Below are some records. Return exactly the lines from the one containing "focal_35mm: 81" through the one containing "focal_mm: 8.8", both included, and only those.

Dataset:
——————————

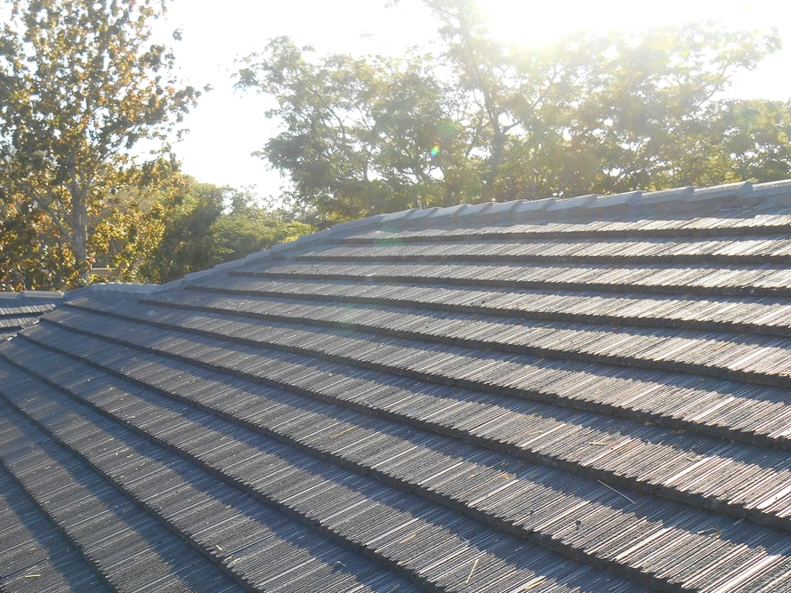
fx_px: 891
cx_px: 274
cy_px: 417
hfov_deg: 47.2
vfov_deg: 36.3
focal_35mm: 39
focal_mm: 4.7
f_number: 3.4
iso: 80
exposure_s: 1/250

——————————

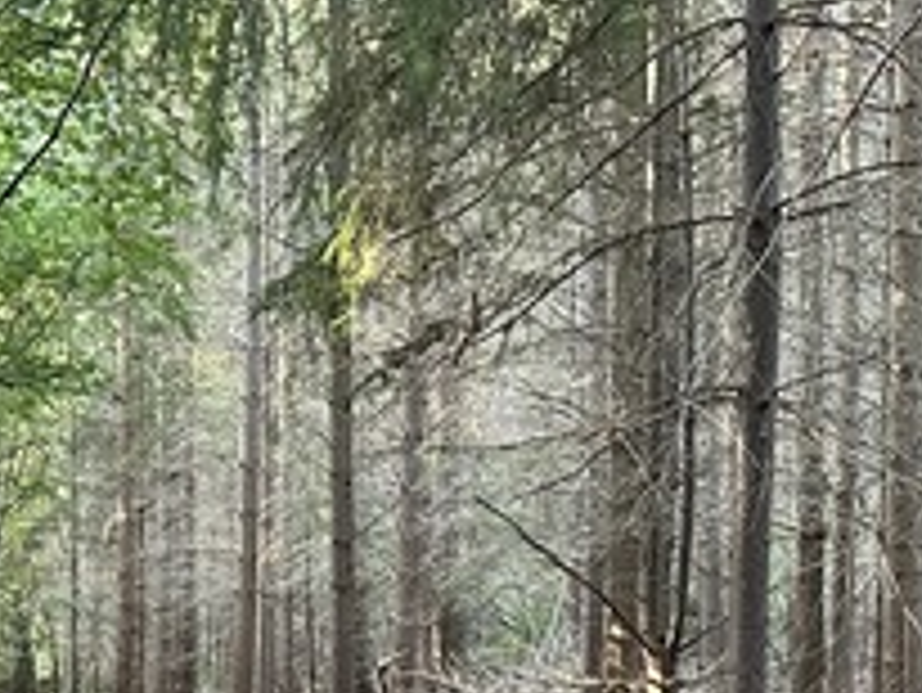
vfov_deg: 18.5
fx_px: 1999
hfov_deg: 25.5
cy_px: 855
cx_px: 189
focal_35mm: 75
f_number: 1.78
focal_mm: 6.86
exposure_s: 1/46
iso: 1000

——————————

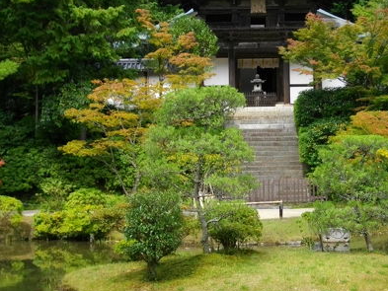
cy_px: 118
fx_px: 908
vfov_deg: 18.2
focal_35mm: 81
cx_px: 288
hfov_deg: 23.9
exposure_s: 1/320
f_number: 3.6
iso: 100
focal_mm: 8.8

——————————

Response area:
focal_35mm: 81
cx_px: 288
hfov_deg: 23.9
exposure_s: 1/320
f_number: 3.6
iso: 100
focal_mm: 8.8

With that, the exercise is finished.